Although the number of women running major organizations has increased over the years, the tally still hovers around 6%, research shows. Not to mention, of the 26 women who’ve taken the helm at Russell 3000 Index companies over the past year, more than a dozen women CEOs have stepped down or were ousted from the role.
To be sure, many organizations have made strides to increase diversity both in the workplace and at the top. But, experts say, those efforts often don’t address the ingrained talent structures and behaviors that keep women and other diverse talent from moving into leadership roles. “They’re addressing some important needs but not core issues that we know drive sustainable outcomes in progressing women past the middle level,” says Shannon Hassler, a principal with Korn Ferry’s Advancing Women Worldwide team. “This is why representation is improving at a glacial pace.”
Of course, experts say, it doesn’t have to be this way. In fact, companies can take three critical steps that, while hard, make the incremental difference in bringing more women into leadership.
Discover diverse talent early.
Organizations should identify diverse talent for potential much earlier in their careers—not just the top three levels to CEO—since women often have to work harder and longer than their peers in order to reach the C-suite. Indeed, Korn Ferry’s Women CEOs Speak study found that, before becoming CEO, women worked, on average, in about 11% more roles, functions, and industries than male leaders at similar-sized companies. They were also four years older when named to their first chief executive position, according to the report.
Experts say this is because women face a presumption of limits, in which their skills and capabilities are more closely scrutinized than that of their peers. But Korn Ferry research shows that high-potential talent demonstrate characteristics predictive of leadership success very early on in their career. Organizations, therefore, should create more objective early measurements that identify women and other diverse talent for leadership potential early and often, experts say. “It’s about how to recognize the best talent in new and more accurate ways,” Hassler says.
Link women with P&L and other critical pass-through roles.
Experts say profit-and-loss positions best prepare a leader to be CEO; in fact, roughly 90% of new chief executives come directly from roles with bottom-line responsibility, according to multiple studies. However, Korn Ferry research shows that, while the path to CEO is typically lined with P&L roles, those positions are devoid of diverse talent: only 20% of roles at the senior vice president level are held by women. “They tend to be on a strictly vertical trajectory in whatever expertise they have,” says Jane Stevenson, global leader for Korn Ferry’s CEO Succession practice and vice chairman of the firm’s Board and CEO Services practice at Korn Ferry. “They get trapped there.”
As a result, the number of women in the leadership succession pipeline continues to dwindle, experts say. But organizations have an opportunity to shift course by opening up the pathways for women and other diverse talent to manage large, complex P&L responsibilities. Companies should look at every P&L role and examine why there may be a lack of diversity, then take the steps necessary to ensure diverse talent have the same opportunities for critical, pass-through functions that position them for the corner office. “Women have to get more operationally focused and get horizontal experience to be considered for leadership roles,” Stevenson says.

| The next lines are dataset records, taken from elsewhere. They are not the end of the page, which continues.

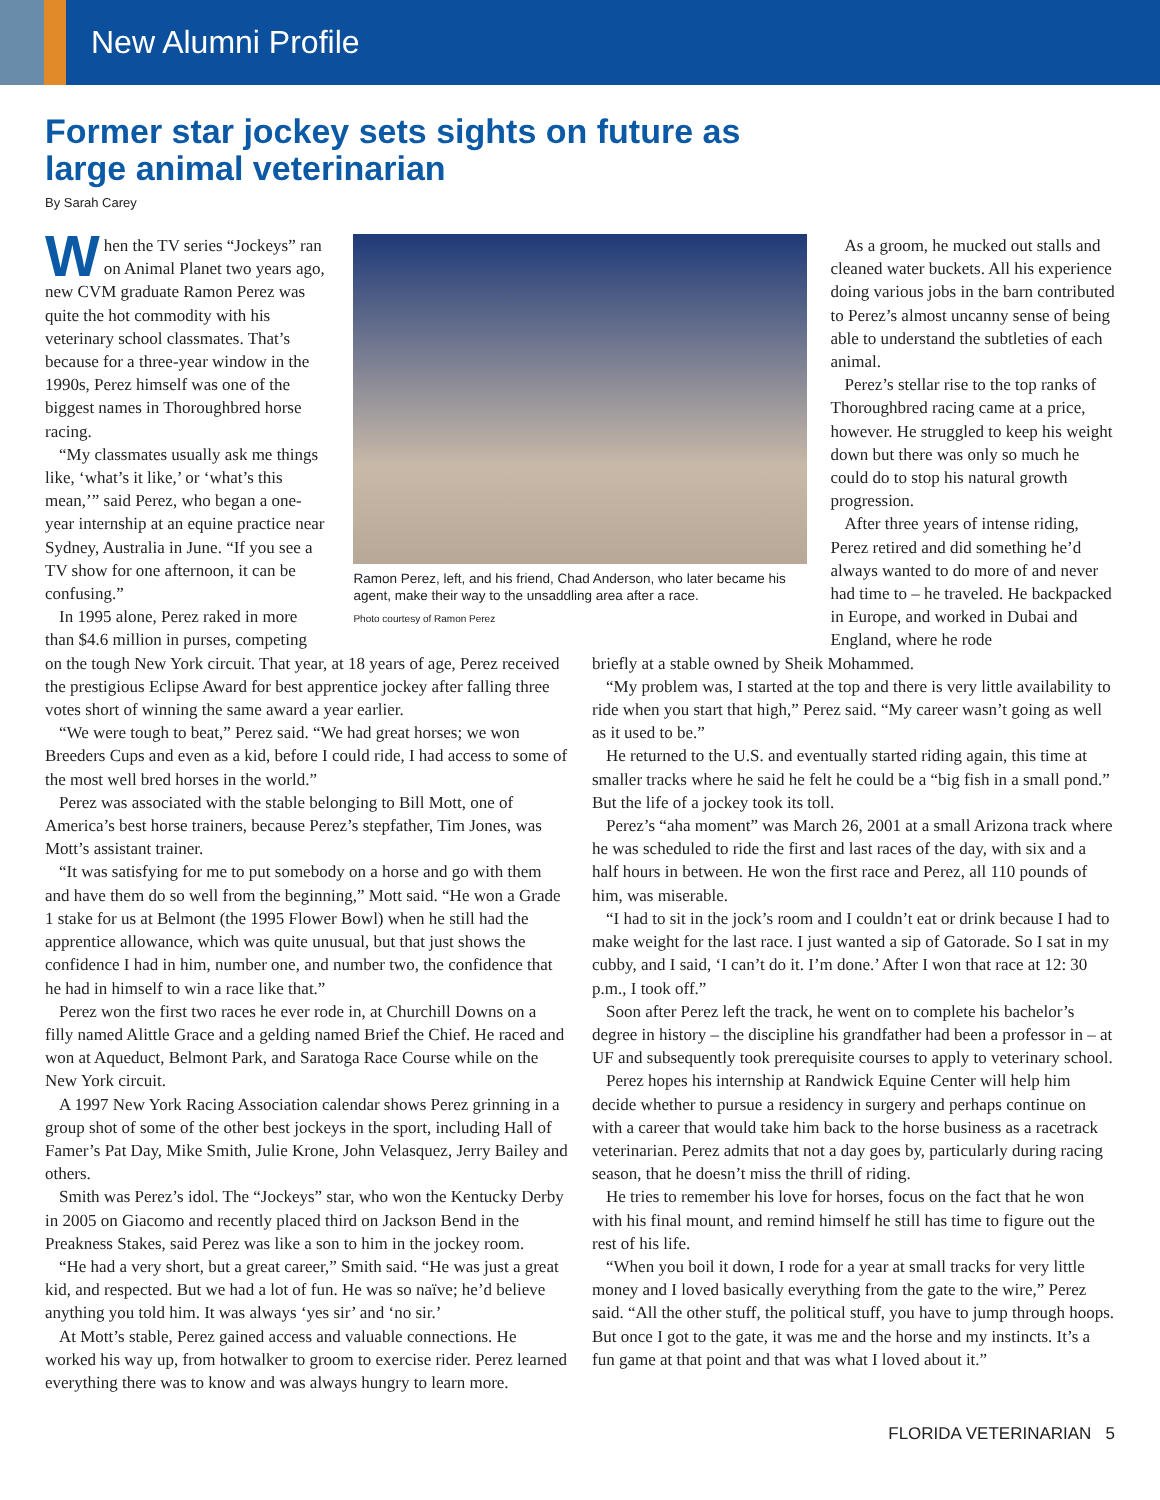New Alumni Profile
Former star jockey sets sights on future as
large animal veterinarian
By Sarah Carey
When the TV series “Jockeys” ran on Animal Planet two years ago, new CVM graduate Ramon Perez was quite the hot commodity with his veterinary school classmates. That’s because for a three-year window in the 1990s, Perez himself was one of the biggest names in Thoroughbred horse racing.
“My classmates usually ask me things like, ‘what’s it like,’ or ‘what’s this mean,’” said Perez, who began a one-year internship at an equine practice near Sydney, Australia in June. “If you see a TV show for one afternoon, it can be confusing.”
In 1995 alone, Perez raked in more than $4.6 million in purses, competing
Ramon Perez, left, and his friend, Chad Anderson, who later became his agent, make their way to the unsaddling area after a race.
Photo courtesy of Ramon Perez
As a groom, he mucked out stalls and cleaned water buckets. All his experience doing various jobs in the barn contributed to Perez’s almost uncanny sense of being able to understand the subtleties of each animal.
Perez’s stellar rise to the top ranks of Thoroughbred racing came at a price, however. He struggled to keep his weight down but there was only so much he could do to stop his natural growth progression.
After three years of intense riding, Perez retired and did something he’d always wanted to do more of and never had time to – he traveled. He backpacked in Europe, and worked in Dubai and England, where he rode
on the tough New York circuit. That year, at 18 years of age, Perez received the prestigious Eclipse Award for best apprentice jockey after falling three votes short of winning the same award a year earlier.
“We were tough to beat,” Perez said. “We had great horses; we won Breeders Cups and even as a kid, before I could ride, I had access to some of the most well bred horses in the world.”
Perez was associated with the stable belonging to Bill Mott, one of America’s best horse trainers, because Perez’s stepfather, Tim Jones, was Mott’s assistant trainer.
“It was satisfying for me to put somebody on a horse and go with them and have them do so well from the beginning,” Mott said. “He won a Grade 1 stake for us at Belmont (the 1995 Flower Bowl) when he still had the apprentice allowance, which was quite unusual, but that just shows the confidence I had in him, number one, and number two, the confidence that he had in himself to win a race like that.”
Perez won the first two races he ever rode in, at Churchill Downs on a filly named Alittle Grace and a gelding named Brief the Chief. He raced and won at Aqueduct, Belmont Park, and Saratoga Race Course while on the New York circuit.
A 1997 New York Racing Association calendar shows Perez grinning in a group shot of some of the other best jockeys in the sport, including Hall of Famer’s Pat Day, Mike Smith, Julie Krone, John Velasquez, Jerry Bailey and others.
Smith was Perez’s idol. The “Jockeys” star, who won the Kentucky Derby in 2005 on Giacomo and recently placed third on Jackson Bend in the Preakness Stakes, said Perez was like a son to him in the jockey room.
“He had a very short, but a great career,” Smith said. “He was just a great kid, and respected. But we had a lot of fun. He was so naïve; he’d believe anything you told him. It was always ‘yes sir’ and ‘no sir.’
At Mott’s stable, Perez gained access and valuable connections. He worked his way up, from hotwalker to groom to exercise rider. Perez learned everything there was to know and was always hungry to learn more.
briefly at a stable owned by Sheik Mohammed.
“My problem was, I started at the top and there is very little availability to ride when you start that high,” Perez said. “My career wasn’t going as well as it used to be.”
He returned to the U.S. and eventually started riding again, this time at smaller tracks where he said he felt he could be a “big fish in a small pond.” But the life of a jockey took its toll.
Perez’s “aha moment” was March 26, 2001 at a small Arizona track where he was scheduled to ride the first and last races of the day, with six and a half hours in between. He won the first race and Perez, all 110 pounds of him, was miserable.
“I had to sit in the jock’s room and I couldn’t eat or drink because I had to make weight for the last race. I just wanted a sip of Gatorade. So I sat in my cubby, and I said, ‘I can’t do it. I’m done.’ After I won that race at 12: 30 p.m., I took off.”
Soon after Perez left the track, he went on to complete his bachelor’s degree in history – the discipline his grandfather had been a professor in – at UF and subsequently took prerequisite courses to apply to veterinary school.
Perez hopes his internship at Randwick Equine Center will help him decide whether to pursue a residency in surgery and perhaps continue on with a career that would take him back to the horse business as a racetrack veterinarian. Perez admits that not a day goes by, particularly during racing season, that he doesn’t miss the thrill of riding.
He tries to remember his love for horses, focus on the fact that he won with his final mount, and remind himself he still has time to figure out the rest of his life.
“When you boil it down, I rode for a year at small tracks for very little money and I loved basically everything from the gate to the wire,” Perez said. “All the other stuff, the political stuff, you have to jump through hoops. But once I got to the gate, it was me and the horse and my instincts. It’s a fun game at that point and that was what I loved about it.”
FLORIDA VETERINARIAN 5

Pull women in instead of singling them out.
In an effort to address diversity issues, many companies will pull women and other diverse talent out of existing high-potential programs and into specialized ones. Yet, while these diversity-and-inclusion (D&I) practices have shown some positive results, experts say that this approach is not as effective as organizations believe. “We’ve talked about D&I for so long that it’s been put in a box,” Hassler says. “But diversity is a metric. Inclusion is how we get there.”
Instead, experts say, real improvements are made when women are pulled into the same traditional leadership programs as their counterparts and working alongside them—what Stevenson calls “the power of all.” In other words, companies would better ensure diversity at the top if they were more intentional about inclusion, bringing women and other diverse talent into established programs to develop and accelerate their leadership capability. “It’s an opportunity to get more out of what you already have and realize the proven outcomes that diversity provides,” she says. “That’s the power of all.”